Click the Build button in the GUI.
During the build NeurEco saves the intermediate modes to the checkpoint file. In term of performance, every new model in the checkpoint is an improvement of the previous one. Note that at the end of the build, the last model in the checkpoint corresponds to the final mode.
Any intermediate model can be used as if it was the final model: it can be evaluated on the new sets of data, exported, etc. Use the checkpoint slider to select a specific intermediate model. When an intermediate model is selected, the GUI updates the plot of reference vs prediction and the Sensitivity analysis plot (see Sensitivity analysis for Parametric Frequency Sweep solution (coming soon: feature under development)).
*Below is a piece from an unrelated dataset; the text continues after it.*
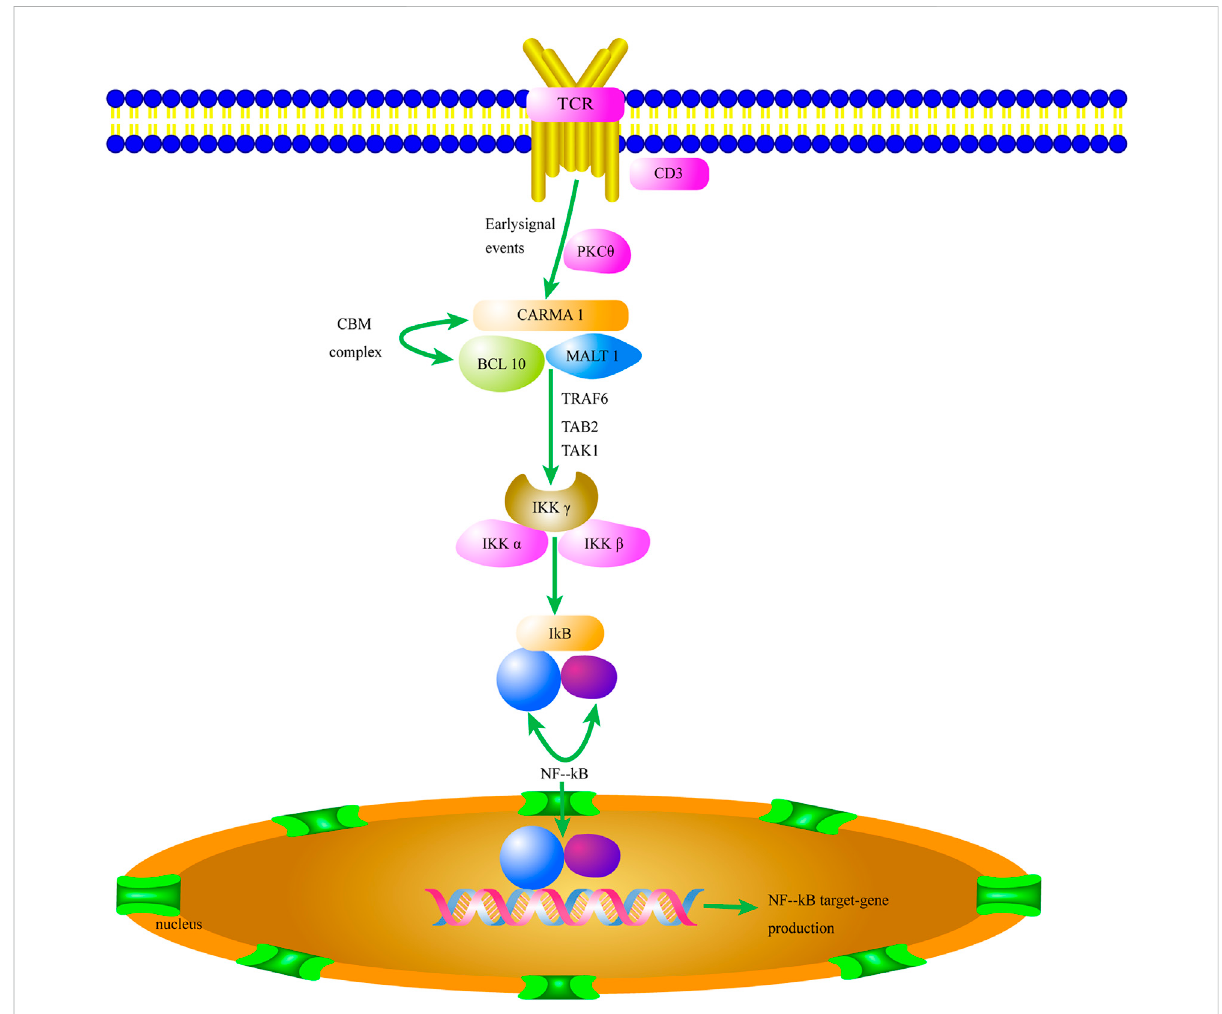
FIGURE 2 The CBM complex/NF- κ B signaling pathway of Tregs contributes to the tumor microenvironment. Activation of the CBM complex/NF- κ B signaling pathway in Tregs increases HIF-1 α and IL-6 expression and initiates the TME. The secretion of HIF-1 α and IL-6 in the TME promotes Treg proliferation and migration. TCR, T cell receptor; PKC, Protein kinase C; CARM1, Caspase recruitment domain-containing membrane-associated guanylate kinase protein-1; BCL10, B-cell lymphoma/leukemia 10; MALT 1, Mucosa-associated lymphoid tissue 1; TRAF6, TNF receptor associated factor 6; TAK1, TGF β -activated kinase 1; TAB2, TAK1-binding protein 2; I κκ , inhibitor of kappa kinase; NF-kB, nuclear factor kappa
To perform an input sweep (see Input sweep with the GUI):
Switch to the Evaluation panel.
Select an intermediate model using the checkpoint slider. By default, the last model is selected.
Switch to the Input sweep tab.
Select the data set in the Evaluation files section.
Select the sample’s number in the data set.
Select the input to sweep and the output to visualize.
The plot displays the results, as in figure below:
The Evaluation panel allows a user to load extra sets of data to evaluate the model on and to export the results in a csv or npy format (see Evaluate NeurEco Parametric Frequency Sweep model with the GUI).
The Metrics panel allows a user to calculate a set of metrics (see Metrics for the Parametric Frequency Sweep model with the GUI). For the Parametric Frequency Sweep problems these metrics looks as shown in the figure below:
To export a Parametric Frequency Sweep model:
Switch to the Export panel
(optional) Select an intermediate model to export. By default, the final model is selected.
Choose the export format: NeurEco .ernn format or FMU (requires neureco_embed_pfs license)
To create a Python script reproducing the main parts of the GUI project (see Export Parametric Frequency Sweep from the GUI to the Python API):
Go to Python/Export NeurEco to Python in the menu bar of the GUI
Choose which parts of the project to export to a Python script
Select the destination where to save the script
Warning
To be able to use the script exported from the GUI, the NeurEco Python API package should be already installed on your computer.